PASSAGE SHOWN:
A Letter About How to Get Through Fluoroquinolone Toxicity

A few months ago I received an email from a floxed individual (whom I’ll call “T”) that really succinctly and perfectly summed up what I’m trying to convey with this web site. I asked him if I could share his message and he gave me his blessing. This is what he said:

In your first Floxie Hope Podcast, you said you wanted to change the world. I just wanted to let you know that you changed my world. I suspected that my symptoms were caused by Cipro, but I wasn’t sure until I found your website. All of the stories sounded so similar to mine. So much suffering, and nothing the doctors could do about it.

I read your posts and your e-book eagerly, trying to figure out what I could do and what I could expect. I learned a lot and followed a lot of suggestions, trying to find what worked best for me. Throughout my struggles, several things you wrote or posted stuck with me and helped me get through, including the following.

Stay alive – This seems obvious, but it’s not. There were times during the dark days, when I was at my worst, that suicide seemed like the most obvious choice. I knew I could not endure the life I was living for very long, and I was a burden on my wife. It was her that kept me going through those times. I wanted to see if I could get better so I could be there for her when she needed me, and do the things she needed me to do.
Keep going – This was difficult, because every nerve in my body was telling me to stop. It took a lot of effort and will to keep moving, but I knew it was important, so I did what I could.

Camera intrinsics and pose data:
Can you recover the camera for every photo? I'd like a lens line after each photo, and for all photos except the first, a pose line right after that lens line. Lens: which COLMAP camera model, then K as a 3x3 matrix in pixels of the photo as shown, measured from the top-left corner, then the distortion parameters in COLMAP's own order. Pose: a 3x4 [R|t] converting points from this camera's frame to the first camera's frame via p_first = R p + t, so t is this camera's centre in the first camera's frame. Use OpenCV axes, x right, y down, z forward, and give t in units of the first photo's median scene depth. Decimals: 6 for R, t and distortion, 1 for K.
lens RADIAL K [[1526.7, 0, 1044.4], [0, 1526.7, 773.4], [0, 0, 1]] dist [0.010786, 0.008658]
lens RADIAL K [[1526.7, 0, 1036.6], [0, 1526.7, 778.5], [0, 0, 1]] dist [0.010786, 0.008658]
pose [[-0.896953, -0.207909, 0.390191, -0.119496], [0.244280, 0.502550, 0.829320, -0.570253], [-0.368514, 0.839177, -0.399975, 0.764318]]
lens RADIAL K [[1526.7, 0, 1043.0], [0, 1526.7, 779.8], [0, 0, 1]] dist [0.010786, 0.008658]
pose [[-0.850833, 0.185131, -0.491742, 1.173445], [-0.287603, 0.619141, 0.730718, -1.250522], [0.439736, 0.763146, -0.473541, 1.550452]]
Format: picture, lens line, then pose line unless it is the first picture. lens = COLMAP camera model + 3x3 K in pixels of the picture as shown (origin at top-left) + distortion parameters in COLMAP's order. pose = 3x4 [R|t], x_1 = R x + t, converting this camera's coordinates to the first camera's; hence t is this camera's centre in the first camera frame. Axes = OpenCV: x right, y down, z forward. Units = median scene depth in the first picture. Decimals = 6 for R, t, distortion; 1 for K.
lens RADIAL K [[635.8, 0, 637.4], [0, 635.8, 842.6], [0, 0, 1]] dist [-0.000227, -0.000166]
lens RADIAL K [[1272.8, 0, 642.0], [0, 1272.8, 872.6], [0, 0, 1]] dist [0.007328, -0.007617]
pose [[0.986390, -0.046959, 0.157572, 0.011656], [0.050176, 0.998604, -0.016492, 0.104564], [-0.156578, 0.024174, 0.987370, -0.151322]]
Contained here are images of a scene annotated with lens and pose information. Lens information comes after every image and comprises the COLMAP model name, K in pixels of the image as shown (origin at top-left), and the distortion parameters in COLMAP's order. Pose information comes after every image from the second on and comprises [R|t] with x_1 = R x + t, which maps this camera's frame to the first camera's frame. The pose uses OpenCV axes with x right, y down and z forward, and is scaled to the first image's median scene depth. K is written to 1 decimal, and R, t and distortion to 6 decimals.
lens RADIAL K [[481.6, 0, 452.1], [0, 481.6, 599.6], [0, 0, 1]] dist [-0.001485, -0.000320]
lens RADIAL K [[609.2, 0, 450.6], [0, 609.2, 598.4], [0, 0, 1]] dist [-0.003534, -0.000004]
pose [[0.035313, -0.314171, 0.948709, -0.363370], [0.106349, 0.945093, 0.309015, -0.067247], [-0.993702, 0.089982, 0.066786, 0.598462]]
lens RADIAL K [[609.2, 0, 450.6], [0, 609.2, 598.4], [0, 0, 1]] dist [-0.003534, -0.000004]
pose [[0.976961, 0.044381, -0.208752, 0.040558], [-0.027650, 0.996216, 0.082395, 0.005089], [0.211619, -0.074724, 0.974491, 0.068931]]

ACTION ITEM:
Reproduce the full letter about getting through fluoroquinolone toxicity, word for word. These rows have no connection to the letter about fluoroquinolone toxicity.

EXERCISE OUTPUT:
A Letter About How to Get Through Fluoroquinolone Toxicity

A few months ago I received an email from a floxed individual (whom I’ll call “T”) that really succinctly and perfectly summed up what I’m trying to convey with this web site. I asked him if I could share his message and he gave me his blessing. This is what he said:

In your first Floxie Hope Podcast, you said you wanted to change the world. I just wanted to let you know that you changed my world. I suspected that my symptoms were caused by Cipro, but I wasn’t sure until I found your website. All of the stories sounded so similar to mine. So much suffering, and nothing the doctors could do about it.

I read your posts and your e-book eagerly, trying to figure out what I could do and what I could expect. I learned a lot and followed a lot of suggestions, trying to find what worked best for me. Throughout my struggles, several things you wrote or posted stuck with me and helped me get through, including the following.

Stay alive – This seems obvious, but it’s not. There were times during the dark days, when I was at my worst, that suicide seemed like the most obvious choice. I knew I could not endure the life I was living for very long, and I was a burden on my wife. It was her that kept me going through those times. I wanted to see if I could get better so I could be there for her when she needed me, and do the things she needed me to do.
Keep going – This was difficult, because every nerve in my body was telling me to stop. It took a lot of effort and will to keep moving, but I knew it was important, so I did what I could.